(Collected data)
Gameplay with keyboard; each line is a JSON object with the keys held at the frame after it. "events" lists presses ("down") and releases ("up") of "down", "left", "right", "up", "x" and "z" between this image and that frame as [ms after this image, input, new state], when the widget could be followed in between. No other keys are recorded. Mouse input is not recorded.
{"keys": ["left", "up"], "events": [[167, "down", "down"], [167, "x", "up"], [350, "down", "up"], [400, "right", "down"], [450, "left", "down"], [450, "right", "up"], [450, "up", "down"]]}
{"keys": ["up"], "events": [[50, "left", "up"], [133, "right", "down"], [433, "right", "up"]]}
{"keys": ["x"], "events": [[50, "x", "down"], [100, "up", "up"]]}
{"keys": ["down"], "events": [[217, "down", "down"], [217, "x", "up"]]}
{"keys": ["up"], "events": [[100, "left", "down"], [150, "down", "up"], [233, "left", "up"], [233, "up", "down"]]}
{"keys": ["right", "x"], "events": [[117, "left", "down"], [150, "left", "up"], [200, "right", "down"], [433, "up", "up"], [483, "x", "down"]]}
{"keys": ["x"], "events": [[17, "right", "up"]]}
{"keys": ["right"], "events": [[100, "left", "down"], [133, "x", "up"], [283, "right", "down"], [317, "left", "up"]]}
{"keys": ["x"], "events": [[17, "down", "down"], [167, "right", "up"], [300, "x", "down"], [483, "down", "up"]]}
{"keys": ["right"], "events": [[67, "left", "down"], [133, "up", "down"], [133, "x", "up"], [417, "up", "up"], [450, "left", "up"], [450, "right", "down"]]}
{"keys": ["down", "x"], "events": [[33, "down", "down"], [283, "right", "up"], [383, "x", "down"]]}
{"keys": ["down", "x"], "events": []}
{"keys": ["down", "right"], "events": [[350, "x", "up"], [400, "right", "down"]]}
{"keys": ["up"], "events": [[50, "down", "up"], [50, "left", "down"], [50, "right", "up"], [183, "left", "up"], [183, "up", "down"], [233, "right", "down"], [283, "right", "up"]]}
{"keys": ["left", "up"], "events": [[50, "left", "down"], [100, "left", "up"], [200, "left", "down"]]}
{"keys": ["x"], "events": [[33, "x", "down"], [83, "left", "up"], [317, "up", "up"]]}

INSTRUCTIONS FOR THE TASK — Please copy out every line shown above, exactly.

RESPONSE —
Gameplay with keyboard; each line is a JSON object with the keys held at the frame after it. "events" lists presses ("down") and releases ("up") of "down", "left", "right", "up", "x" and "z" between this image and that frame as [ms after this image, input, new state], when the widget could be followed in between. No other keys are recorded. Mouse input is not recorded.
{"keys": ["left", "up"], "events": [[167, "down", "down"], [167, "x", "up"], [350, "down", "up"], [400, "right", "down"], [450, "left", "down"], [450, "right", "up"], [450, "up", "down"]]}
{"keys": ["up"], "events": [[50, "left", "up"], [133, "right", "down"], [433, "right", "up"]]}
{"keys": ["x"], "events": [[50, "x", "down"], [100, "up", "up"]]}
{"keys": ["down"], "events": [[217, "down", "down"], [217, "x", "up"]]}
{"keys": ["up"], "events": [[100, "left", "down"], [150, "down", "up"], [233, "left", "up"], [233, "up", "down"]]}
{"keys": ["right", "x"], "events": [[117, "left", "down"], [150, "left", "up"], [200, "right", "down"], [433, "up", "up"], [483, "x", "down"]]}
{"keys": ["x"], "events": [[17, "right", "up"]]}
{"keys": ["right"], "events": [[100, "left", "down"], [133, "x", "up"], [283, "right", "down"], [317, "left", "up"]]}
{"keys": ["x"], "events": [[17, "down", "down"], [167, "right", "up"], [300, "x", "down"], [483, "down", "up"]]}
{"keys": ["right"], "events": [[67, "left", "down"], [133, "up", "down"], [133, "x", "up"], [417, "up", "up"], [450, "left", "up"], [450, "right", "down"]]}
{"keys": ["down", "x"], "events": [[33, "down", "down"], [283, "right", "up"], [383, "x", "down"]]}
{"keys": ["down", "x"], "events": []}
{"keys": ["down", "right"], "events": [[350, "x", "up"], [400, "right", "down"]]}
{"keys": ["up"], "events": [[50, "down", "up"], [50, "left", "down"], [50, "right", "up"], [183, "left", "up"], [183, "up", "down"], [233, "right", "down"], [283, "right", "up"]]}
{"keys": ["left", "up"], "events": [[50, "left", "down"], [100, "left", "up"], [200, "left", "down"]]}
{"keys": ["x"], "events": [[33, "x", "down"], [83, "left", "up"], [317, "up", "up"]]}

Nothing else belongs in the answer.